If at first you don’t succeed, try again. After failing to muster enough votes on Monday, the House on Friday approved the financial market bailout plan by a vote of 263-171, sending the bill to the desk of the president. The final version of the bailout included the extensions for renewable tax credits that Congress has been struggling with all year (the House and Senate disputed how to offset the credits with new revenues).
The $17 billion in tax credits includes an eight-year extension of the investment tax credit for solar energy, a one-year extension of the production tax credit for wind, and a two-year extension of the PTC for solar, biomass, and hydropower. The residential energy-efficient property credit would also be extended through 2016, and the definition of the systems that qualify for that credit would be expanded to include small wind investment and geothermal heat pumps. There are also incentives for bicycle commuting and plug-in electric vehicles.

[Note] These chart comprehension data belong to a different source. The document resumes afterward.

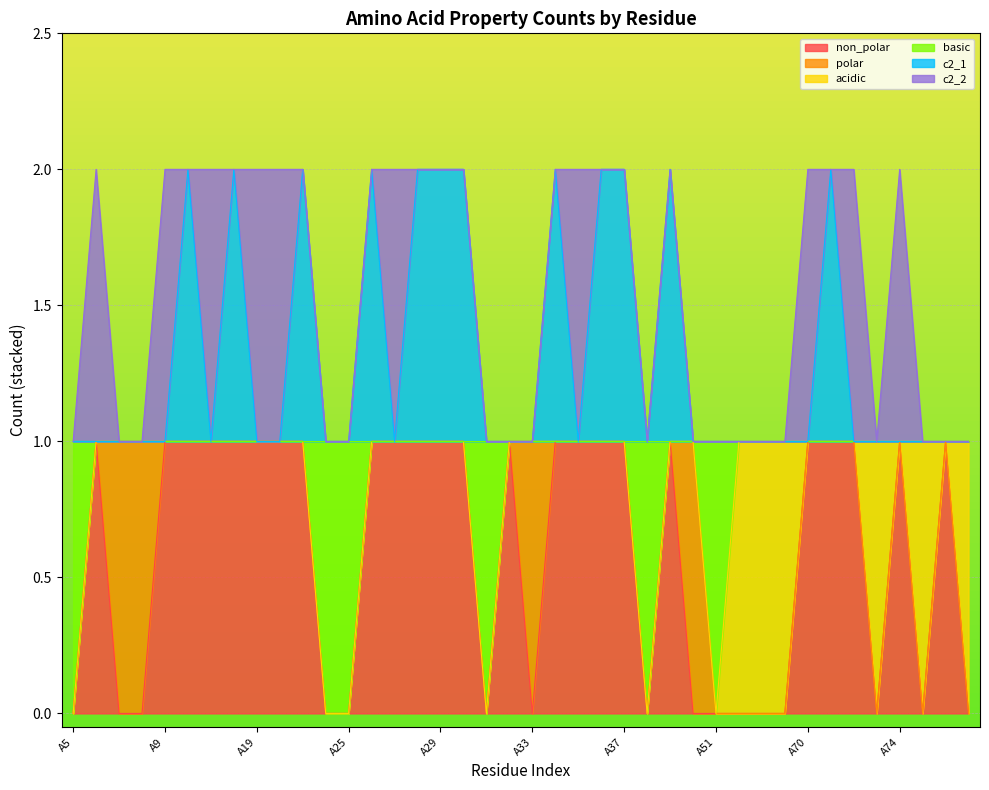

At how many categories does at least one series exceed 1?

12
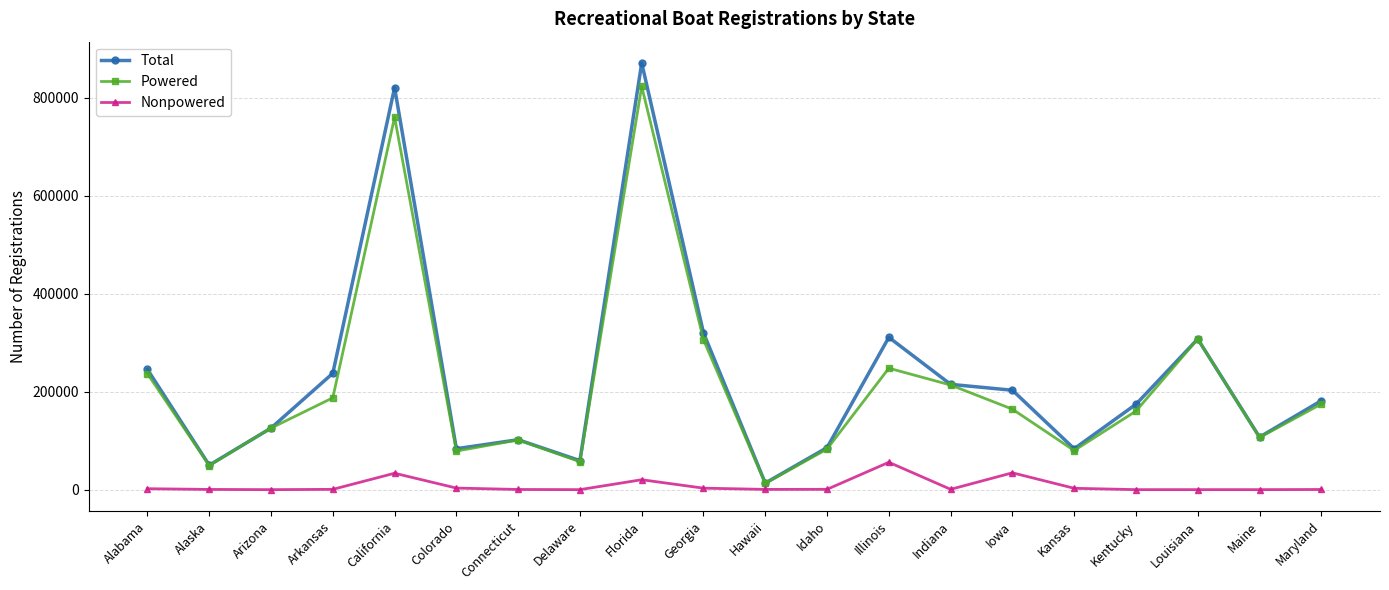

Rank the series at Arkansas from highest to lowest value.

Total, Powered, Nonpowered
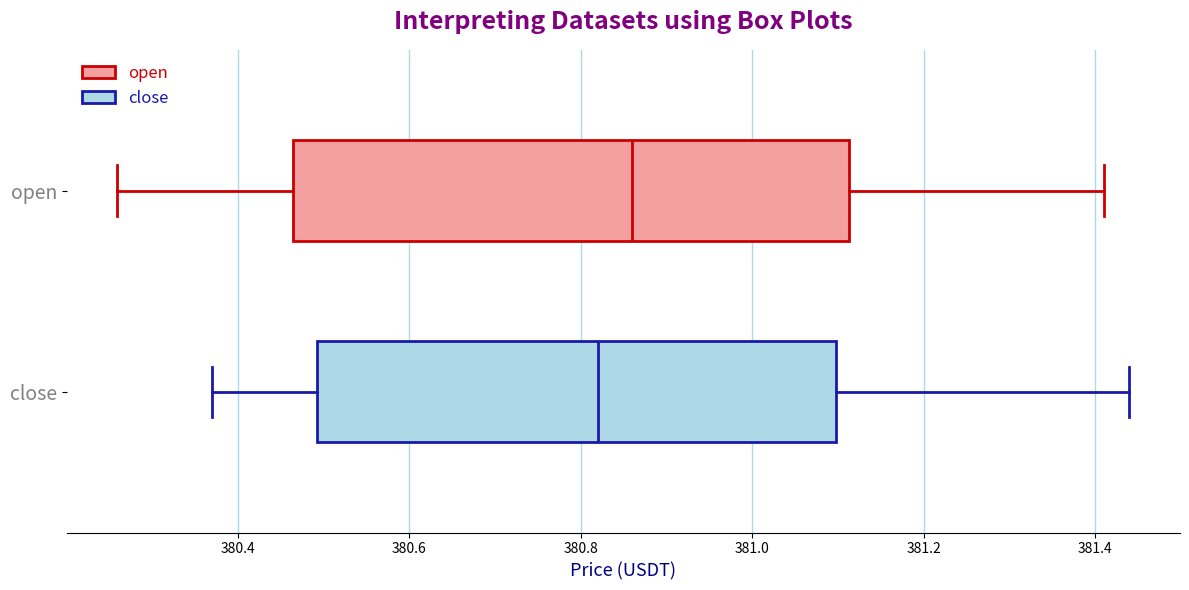

Which box has the furthest to the left median line?

close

The bill also includes provisions for carbon capture and sequestration, oil shale, tar sands, and coal-to-liquid fuels, which enviros are less happy about. But the final passage of the various tax credits is a welcome win for renewable industries, which have been begging all summer for Congress to come to agreement on the package.

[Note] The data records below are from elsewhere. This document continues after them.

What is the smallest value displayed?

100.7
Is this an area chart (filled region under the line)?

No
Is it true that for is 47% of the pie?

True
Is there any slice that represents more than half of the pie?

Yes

UPDATE: “This bill is a major step in our long journey toward energy independence and ensures that solar energy will be a significant part of America’s energy future,” said Solar Energy Industries Association president Rhone Resch in a statement. “This long-term extension of the solar tax credits will create a domestic solar industry with hundreds of thousands of jobs while providing clean, affordable, carbon-free energy to millions of American families, businesses, and communities.”
UPDATE: President Bush signed the bill Friday afternoon.